Participants in the Solicitation
Sizzle, EUR, Pubco and the Operating Company and their respective directors and
executive officers may be deemed participants in the solicitation of proxies
from Sizzle's stockholders in connection with the proposed Business Combination.
Sizzle's stockholders and other interested persons may obtain, without charge,
more detailed information regarding the directors and officers of Sizzle in
Sizzle's Form 10-K, as amended, filed with the SEC on June 13, 2022, or its Form
10-Q, filed with the SEC on August 15, 2022. Information regarding the persons
who may, under SEC rules, be deemed participants in the solicitation of proxies
to Sizzle's stockholders in connection with the proposed Business Combination
will be set forth in the proxy statement/prospectus for the proposed Business
Combination, accompanying the Registration Statement that Sizzle intends to file
with the SEC. Additional information regarding the interests of participants in
the solicitation of proxies in connection with the proposed Business Combination
will likewise be included in that Registration Statement. You may obtain free
copies of these documents as described above.

• Data records:
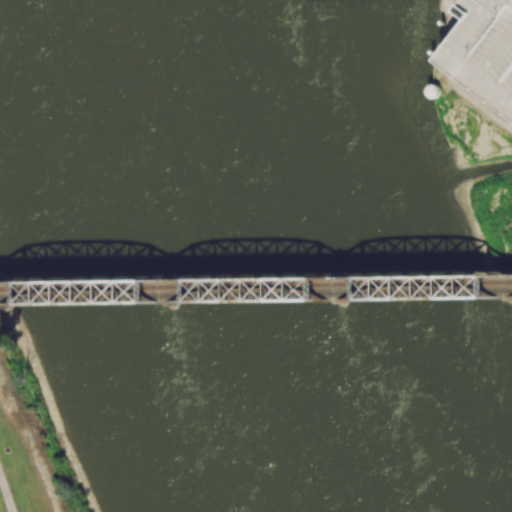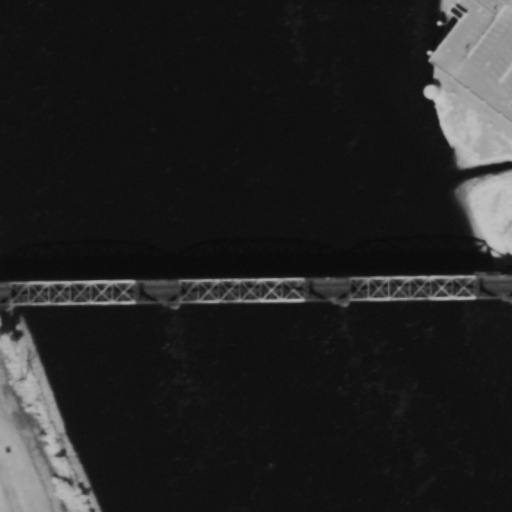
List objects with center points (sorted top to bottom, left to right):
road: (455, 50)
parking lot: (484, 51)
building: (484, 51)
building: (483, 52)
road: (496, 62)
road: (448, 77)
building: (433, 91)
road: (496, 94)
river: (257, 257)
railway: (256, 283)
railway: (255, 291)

* * *

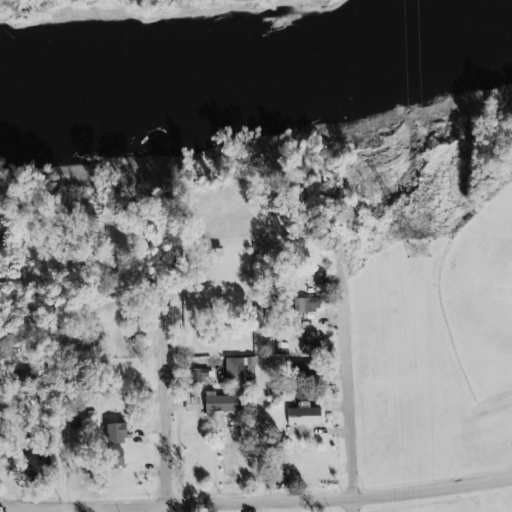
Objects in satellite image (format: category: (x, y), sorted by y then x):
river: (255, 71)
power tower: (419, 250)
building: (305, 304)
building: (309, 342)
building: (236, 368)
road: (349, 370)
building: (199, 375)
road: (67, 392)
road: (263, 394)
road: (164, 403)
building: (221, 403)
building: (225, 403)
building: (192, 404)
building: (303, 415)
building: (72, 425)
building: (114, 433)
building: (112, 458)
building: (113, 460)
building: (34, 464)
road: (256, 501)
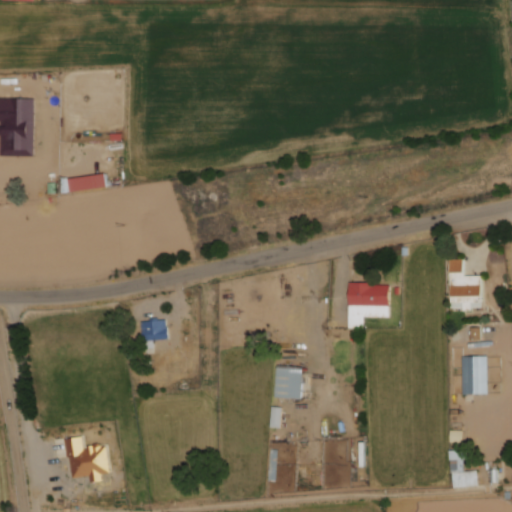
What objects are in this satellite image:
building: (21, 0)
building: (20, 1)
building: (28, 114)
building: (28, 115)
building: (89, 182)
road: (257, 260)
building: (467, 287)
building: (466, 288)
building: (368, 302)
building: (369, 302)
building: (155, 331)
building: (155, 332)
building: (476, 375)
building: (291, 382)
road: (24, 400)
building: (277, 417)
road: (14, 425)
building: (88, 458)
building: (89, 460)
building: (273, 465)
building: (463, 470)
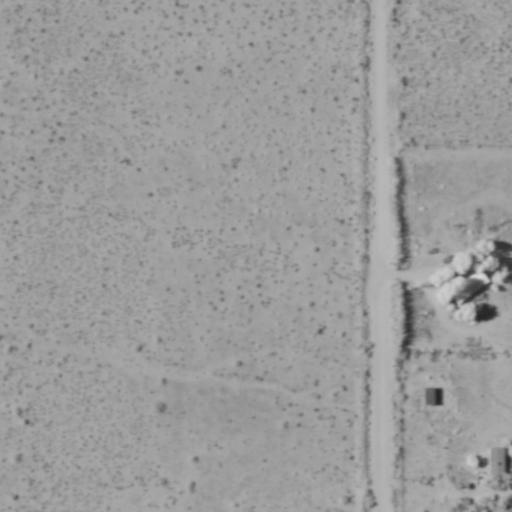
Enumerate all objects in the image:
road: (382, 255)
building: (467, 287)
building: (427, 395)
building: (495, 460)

* * *

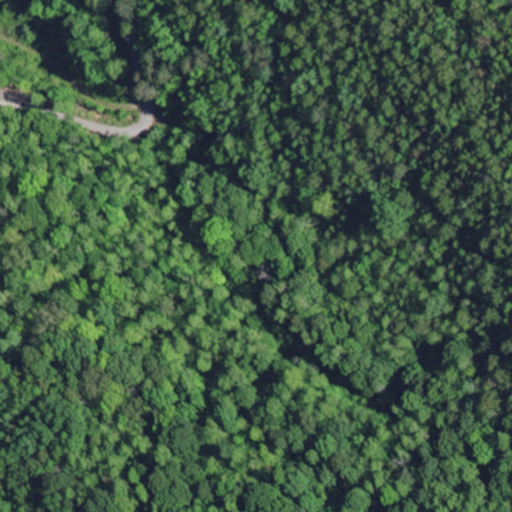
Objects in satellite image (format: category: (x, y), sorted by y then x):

• Task objective:
Name every company that the solicitation excerpt says may be deemed a participant in the solicitation of proxies. The records play no part in what is asked here.

• In response:
Sizzle, EUR, Pubco, the Operating Company